[Material erkunden]
[1] Drucken Sie aus dem Textauszug zur Kanaloplastik den Wortlaut von „Die Kanaloplastik ist“ bis einschließlich „Kanals ausgeübt wird.“ unverändert ab.
[2] Welchen Durchmesser hat der Mikrokatheter laut dem Textauszug zur Kanaloplastik?
[3] Nennen Sie sämtliche Instrumente und Materialien, die laut dem Textauszug zur Kanaloplastik in den Schlemmschen Kanal eingebracht werden.

[Textauszug]
◇ ◇ ◇ ◇ ◇

Die Kanaloplastik ist eine neuere Glaukomoperation, bei der der Schlemmsche Kanal mittels eines Mikrokatheters sondiert wird. Der Mikrokatheter hat an seiner Spitze eine Lichtquelle, damit eine sichere Sondierung des Abflußkanals über 360 Grad kontrolliert ermöglicht wird. Trotz seines geringen Durchmessers von nur einem viertel Millimeter hat er auch Öffnungen, durch die beim Zurückziehen des Katheters hochvisköses Hyaluronsäuregel in den Abflußkanal injiziert werden kann und dieser dadurch erweitert wird. Gleichzeitig wird der Kanal mit einem Prolenefaden intubiert und dieser Faden fest verknüpft, so dass ein zirkulärer zentripetaler Zug auf die Strukturen des Schlemmschen Kanals ausgeübt wird.

◇ ◇ ◇ ◇ ◇

[Datenauszug]
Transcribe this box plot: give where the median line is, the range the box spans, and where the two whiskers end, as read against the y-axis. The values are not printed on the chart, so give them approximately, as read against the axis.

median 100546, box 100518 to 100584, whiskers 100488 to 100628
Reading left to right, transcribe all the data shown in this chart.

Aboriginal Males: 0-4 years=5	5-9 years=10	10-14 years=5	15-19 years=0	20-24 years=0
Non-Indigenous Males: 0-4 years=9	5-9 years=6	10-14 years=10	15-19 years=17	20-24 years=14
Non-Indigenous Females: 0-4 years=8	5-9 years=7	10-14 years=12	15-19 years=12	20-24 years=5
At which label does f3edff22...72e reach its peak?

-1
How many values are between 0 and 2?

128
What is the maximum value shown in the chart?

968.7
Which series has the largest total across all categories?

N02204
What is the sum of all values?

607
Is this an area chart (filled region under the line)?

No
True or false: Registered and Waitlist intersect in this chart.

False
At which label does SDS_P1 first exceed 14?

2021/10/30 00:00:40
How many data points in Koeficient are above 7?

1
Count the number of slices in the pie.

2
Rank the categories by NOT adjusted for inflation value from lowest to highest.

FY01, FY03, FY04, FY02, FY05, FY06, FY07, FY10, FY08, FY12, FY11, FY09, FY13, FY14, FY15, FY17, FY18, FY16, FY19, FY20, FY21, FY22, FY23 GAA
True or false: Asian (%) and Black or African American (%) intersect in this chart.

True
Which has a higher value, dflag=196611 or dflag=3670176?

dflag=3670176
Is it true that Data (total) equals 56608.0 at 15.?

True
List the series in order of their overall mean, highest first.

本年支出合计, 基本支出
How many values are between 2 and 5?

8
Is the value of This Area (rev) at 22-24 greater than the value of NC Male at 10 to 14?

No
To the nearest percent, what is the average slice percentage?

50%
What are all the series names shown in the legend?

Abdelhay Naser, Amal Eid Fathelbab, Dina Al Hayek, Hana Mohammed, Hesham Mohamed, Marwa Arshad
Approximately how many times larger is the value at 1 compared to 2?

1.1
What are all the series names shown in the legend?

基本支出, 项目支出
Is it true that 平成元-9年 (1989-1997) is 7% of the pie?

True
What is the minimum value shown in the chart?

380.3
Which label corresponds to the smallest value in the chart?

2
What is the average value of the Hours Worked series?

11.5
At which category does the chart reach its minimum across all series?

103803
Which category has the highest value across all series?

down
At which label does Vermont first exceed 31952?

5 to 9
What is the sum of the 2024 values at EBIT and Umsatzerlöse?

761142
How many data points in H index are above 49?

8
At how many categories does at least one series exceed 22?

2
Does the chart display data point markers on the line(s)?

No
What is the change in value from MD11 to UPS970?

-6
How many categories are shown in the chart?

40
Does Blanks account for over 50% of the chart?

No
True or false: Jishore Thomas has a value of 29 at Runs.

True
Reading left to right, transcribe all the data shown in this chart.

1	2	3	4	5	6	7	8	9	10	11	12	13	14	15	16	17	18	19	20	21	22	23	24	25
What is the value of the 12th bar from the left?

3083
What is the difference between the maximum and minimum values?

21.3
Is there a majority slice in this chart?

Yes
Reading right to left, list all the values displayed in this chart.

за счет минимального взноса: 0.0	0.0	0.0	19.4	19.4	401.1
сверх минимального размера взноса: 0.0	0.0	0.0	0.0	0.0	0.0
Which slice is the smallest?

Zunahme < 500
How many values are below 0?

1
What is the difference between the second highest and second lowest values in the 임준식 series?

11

◇ ◇ ◇ ◇ ◇

[Übungsergebnisse]
[1]
Die Kanaloplastik ist eine neuere Glaukomoperation, bei der der Schlemmsche Kanal mittels eines Mikrokatheters sondiert wird. Der Mikrokatheter hat an seiner Spitze eine Lichtquelle, damit eine sichere Sondierung des Abflußkanals über 360 Grad kontrolliert ermöglicht wird. Trotz seines geringen Durchmessers von nur einem viertel Millimeter hat er auch Öffnungen, durch die beim Zurückziehen des Katheters hochvisköses Hyaluronsäuregel in den Abflußkanal injiziert werden kann und dieser dadurch erweitert wird. Gleichzeitig wird der Kanal mit einem Prolenefaden intubiert und dieser Faden fest verknüpft, so dass ein zirkulärer zentripetaler Zug auf die Strukturen des Schlemmschen Kanals ausgeübt wird.

[2] Nur einen viertel Millimeter.

[3]
- Mikrokatheter
- hochvisköses Hyaluronsäuregel
- Prolenefaden